◆ SOURCE PASSAGE
....
When we are attracted to someone who shares our values, background, or worldview, we have a common platform even though the initial spark may or may not be as intense. Sometimes people appear to be very different from us, giving us that intense charge, but through the relationship process, we realize we share much in common that was not obvious at first glance. Such commonalities can build a solid foundation.
In either case, couples must then develop new common ground by exploring new realms and exposing each other to their own private worlds if the relationship is going to be sustained. One cannot rely on the past alone. Each individual in the couple must continue to grow and develop as an individual, to have new things to share in the relationship while time is being invested in the relationship itself.
Soul Mates and Twin Flames
Along with the concept that opposites attract and can therefore easily and effortlessly sustain a relationship, we have a cultural belief in soul mates. Many people will ask me how to find their soul mate. In the quest for love, they believe if they just find the right person, everything will fall into place. They will be extremely mutually attracted to each other and be able to take care of each other’s needs, knowing what the other needs on a soul level without the need to speak about it. I don’t care how spiritual or psychic you are, if you don’t learn communication skills with your partner, you and/or your partner will be very unhappy. The idea that one person can take care of all your needs without even being told what your needs are is ridiculous, but it’s one of the insidious programs we carry around with us in the notion of romance.
We have this idea that we are incomplete—that something is missing. And as romantics, we think the missing thing is a romantic partner. We all long for it, so if we find the right one, the one that is the other half of our soul, we’ll be fine. Everything will be perfect.
In the metaphysical world, the concept has expanded into the idea of twin flames. Though the theology of twin flames is not quite the same as soul mates, and few people define twin flames the same way, I’m not a fan of the terms soul mate and twin flame. Generally, twin flames are thought of as two halves, two flames, from the same source. I think it sets us up for unnecessary expectations and heartaches, even in otherwise healthy relationships, because it gives many of us the illusion that we don’t have to work or grow in a relationship—that once we find the right “one,” we will be rewarded with happiness. Life doesn’t work that way.
We are complete in and of ourselves and have no need to be completed. Partners complement us, but our souls are already whole. They are not halves. We might find someone whom we have known in a past life or had romance with in a past life and rekindle it this time, yet that does not mean we are destined for a perfect relationship. We have “soul family” in many roles, and sometimes what I think of as our soul mates have nothing to do with romance—it could be your mother, sibling, or child that is your soul “mate.” From the soul level, it is not about romance or sex, but about spiritual connection. When we talk about romance and life building, I prefer the terms life mate or life partner. I am also old-fashioned and like husband or wife. It confers a sense of this lifetime, and the vows you take in this lifetime can be for the entire life but are released in future incarnations. You might need to be married to someone else in a future life, and the mate you have today can reincarnate as your best friend, parent, child, or sibling. Each new facet of the relationship helps the soul grow and develop.
....
◆ DATASET EXTRACT
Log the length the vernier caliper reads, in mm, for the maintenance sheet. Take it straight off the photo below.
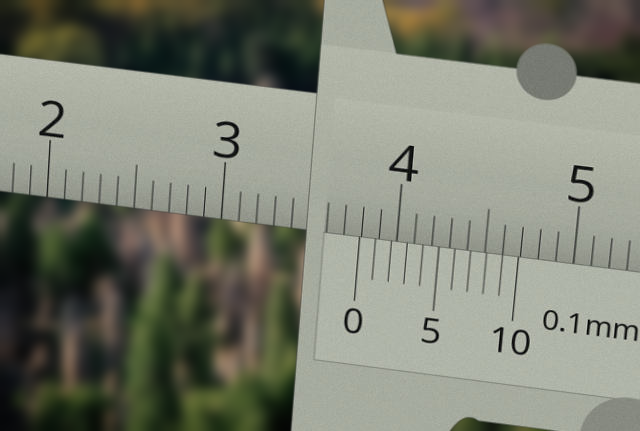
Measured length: 37.9 mm
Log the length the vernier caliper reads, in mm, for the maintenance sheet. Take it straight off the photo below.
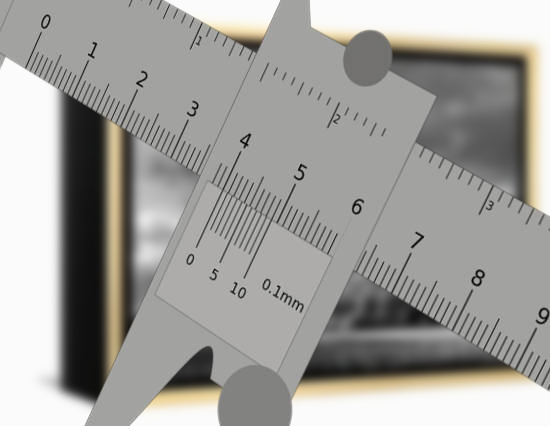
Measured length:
....
◆ DIRECTIVE 1
In the soul mates passage, how are twin flames generally thought of?
◆ DIRECTIVE 2
List every role the soul mates passage says today's mate can take after reincarnating.
◆ DIRECTIVE 3
Return the soul mates passage word for word, starting at "When we are" and ending at "a solid foundation.".
Rely only on the soul mates passage.

◆ EXERCISE OUTPUT 1
As two halves, two flames, from the same source.

◆ EXERCISE OUTPUT 2
Best friend, parent, child, sibling

◆ EXERCISE OUTPUT 3
When we are attracted to someone who shares our values, background, or worldview, we have a common platform even though the initial spark may or may not be as intense. Sometimes people appear to be very different from us, giving us that intense charge, but through the relationship process, we realize we share much in common that was not obvious at first glance. Such commonalities can build a solid foundation.